Evocateur: The Morton Downey Jr. Movie | Film | Hudson Valley | Chronogram Magazine
Morton Downey Jr. and Rev. Al Sharpton in Evocateur: The Morton Downey Jr. Movie, screening at Upstate Films in Rhinebeck on August 4.
Morton Downey Jr. and Rev. Al Sharpton in Evocateur: The Morton Downey Jr. Movie, screening at Upstate Films in Rhinebeck on August 4.

Bill O'Reilly is conciliatory, Sean Hannity is thoughtful, and Glenn Beck is downright rational—that is, when compared to 1980s talk show host Morton Downey Jr. The chain-smoking right-winger with the suitcase-sized mouth went from New York City talk show personality to national working-class hero on the strength of his populist stance and bullying onscreen antics.

The wild ride lasted only two years. Drunk on power, and believing his own hype, Downey eventually imploded in public. But, argue the Hudson Valley directors of the new documentary Evocateur: The Morton Downey Jr. Movie, Downey paved the way for the brash theatrics of today's breed of conservative TV pundits.

A one-time screening of Evocateur, featuring co-director (and Red Hook resident) Seth Kramer, will take place at Upstate Films Rhinebeck on August 4.

Kramer is one-third of Ironbound Films, the Garrison-based production company that spent several years on the film. He admits being a teen fan of "The Morton Downey Jr. Show," as were co-directors Daniel A. Miller, and Jeremy Newberger. As adults, and award-winning documentarians, the trio realized the perfect-for-film, sensationalistic quality of Downey's life. But as unapologetic liberal progressives, they saw the phenomenon as a cautionary tale.

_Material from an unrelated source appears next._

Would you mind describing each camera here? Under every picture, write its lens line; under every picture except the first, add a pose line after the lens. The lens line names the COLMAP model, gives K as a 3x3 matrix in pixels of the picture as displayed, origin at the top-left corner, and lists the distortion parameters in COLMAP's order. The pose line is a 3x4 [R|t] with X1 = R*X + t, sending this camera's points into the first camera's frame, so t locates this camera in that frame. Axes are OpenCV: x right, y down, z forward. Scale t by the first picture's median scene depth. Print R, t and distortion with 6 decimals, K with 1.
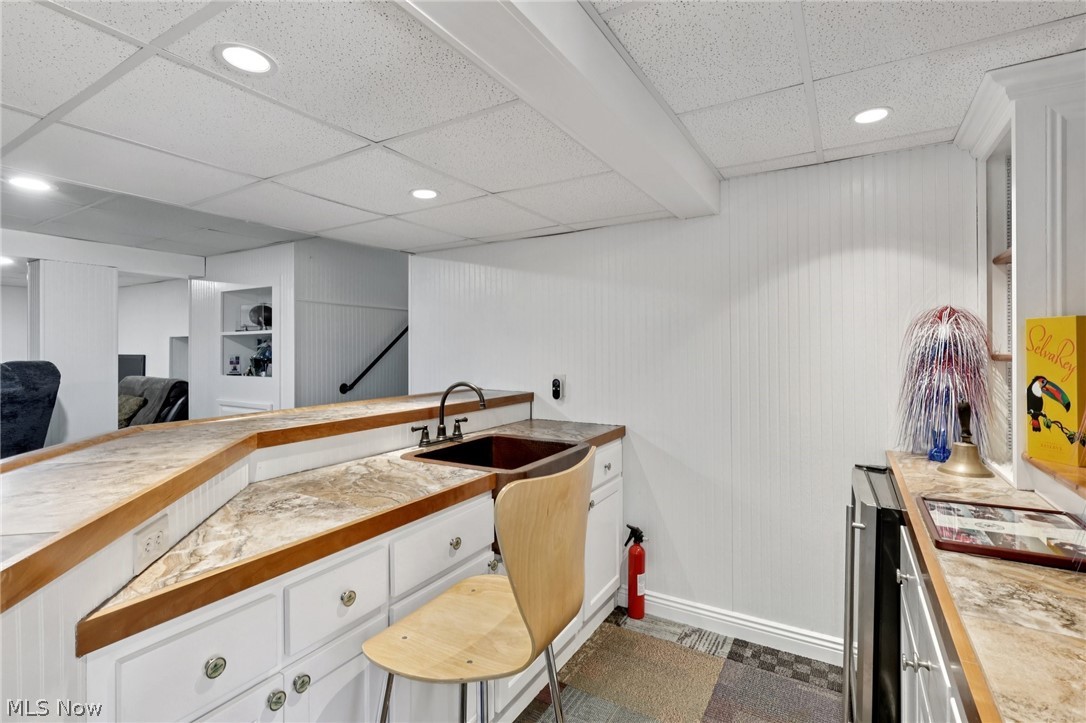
lens RADIAL K [[505.0, 0, 541.6], [0, 505.0, 366.1], [0, 0, 1]] dist [-0.000062, 0.000316]
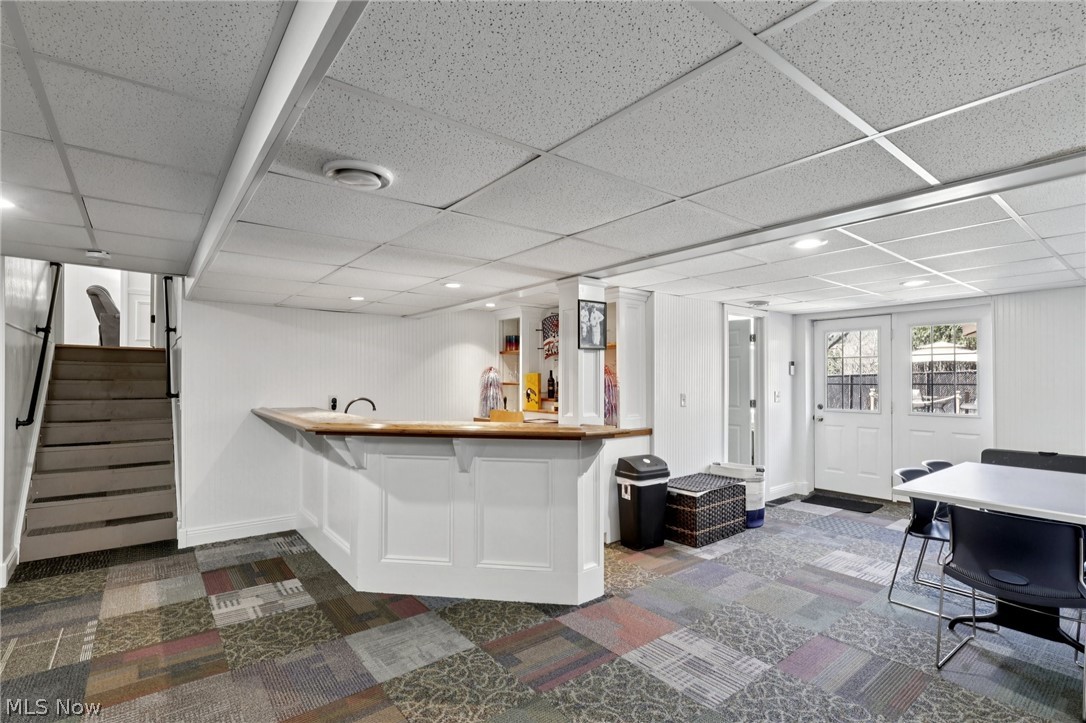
lens RADIAL K [[505.0, 0, 541.6], [0, 505.0, 366.1], [0, 0, 1]] dist [-0.000062, 0.000316]
pose [[0.349208, 0.030797, 0.936539, -2.087429], [0.026280, 0.998745, -0.042641, 0.017083], [-0.936677, 0.039503, 0.347960, -0.344818]]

The team felt, Kramer says, that it would be "on the one hand, hilarious to bring him back to the big screen and see him, once again, terrorize people. On the other hand, the film seemed to have the potential, for us, to communicate something perhaps more important: Because there are people today who are still practicing his act on television."

Over the course of research, Kramer and his colleagues discovered that Downey was far more complicated than his crass, braying persona might suggest. "It was just one surprise after the next," Kramer says. Downey, the son of a famous Hollywood crooner, was originally a liberal Democrat, a friend and booster of the Kennedys, and even a poet. In interviews with friends and contemporaries—among them, Gloria Allred, Bill Boggs, Pat Buchanan, and Alan Dershowitz—a portrait emerges of a man who reinvented himself more for a hunger for fame than from political conviction, churning up his studio audience into what Mayor Ed Koch called "a lynch mob."

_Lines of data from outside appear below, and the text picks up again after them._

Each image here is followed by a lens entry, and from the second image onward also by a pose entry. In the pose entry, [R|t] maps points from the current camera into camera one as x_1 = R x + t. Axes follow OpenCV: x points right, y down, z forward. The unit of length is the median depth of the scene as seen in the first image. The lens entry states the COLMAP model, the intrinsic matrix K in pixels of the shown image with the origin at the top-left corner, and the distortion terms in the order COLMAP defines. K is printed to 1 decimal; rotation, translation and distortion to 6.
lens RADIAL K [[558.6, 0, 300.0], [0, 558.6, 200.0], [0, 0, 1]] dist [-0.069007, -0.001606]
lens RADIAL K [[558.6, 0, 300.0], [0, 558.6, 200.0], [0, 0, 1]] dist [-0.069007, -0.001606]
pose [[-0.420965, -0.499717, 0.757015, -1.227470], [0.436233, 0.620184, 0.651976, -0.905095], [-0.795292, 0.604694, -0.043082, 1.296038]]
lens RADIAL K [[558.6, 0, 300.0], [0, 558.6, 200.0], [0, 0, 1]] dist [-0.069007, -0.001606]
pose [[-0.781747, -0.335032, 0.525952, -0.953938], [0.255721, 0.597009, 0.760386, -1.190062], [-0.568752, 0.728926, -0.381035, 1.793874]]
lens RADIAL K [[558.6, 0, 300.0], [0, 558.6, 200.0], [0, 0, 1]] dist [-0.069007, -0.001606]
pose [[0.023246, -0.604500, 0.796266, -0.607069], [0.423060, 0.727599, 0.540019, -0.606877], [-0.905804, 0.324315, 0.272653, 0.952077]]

Downey's biggest crusade came, uncharacteristically, with the case of Tawana Brawley, the Wappingers Falls teen who claimed to be the victim of a fearsome hate crime. Downey dissected the issue several times on his show, resulting in an on-stage battle and visceral television. Along the way, he made Reverend Al Sharpton a household name.

The most unsettling scene—among many—in Evocateur is when members of Downey's original production team discuss their roles in fanning the flames of the Brawley case (ultimately proven a hoax). With unsettling candor and a measure of shame, they talk about their quest for through-the-roof ratings, at any cost.

"It was still a keystone experience in all of their lives," Kramer says of the producers, "and they had a lot of baggage associated with it." (One of the former producers was Jim Langan, now editor of the Hyde Park weekly newspaper Hudson Valley News.)

The Ironbound Films directors saw Evocateur as "a psychological thriller about the rise and fall of this man," Kramer says. Jarring animation segments by British artist Murray John depict the internal demons of Downey. Daughter Kelly offers a clear-eyed look at her father, who went from family man to egomaniac, trading in her mother for a showgirl. Downey's widow refused to participate, Kramer says, when she realized this would not be a cinematic canonization but "a fair look at who he was, warts and all."

Evocateur screens on Sunday, August 4, at 3pm at Upstate Films in Rhinebeck. A discussion with co-director Seth Kramer follows the film.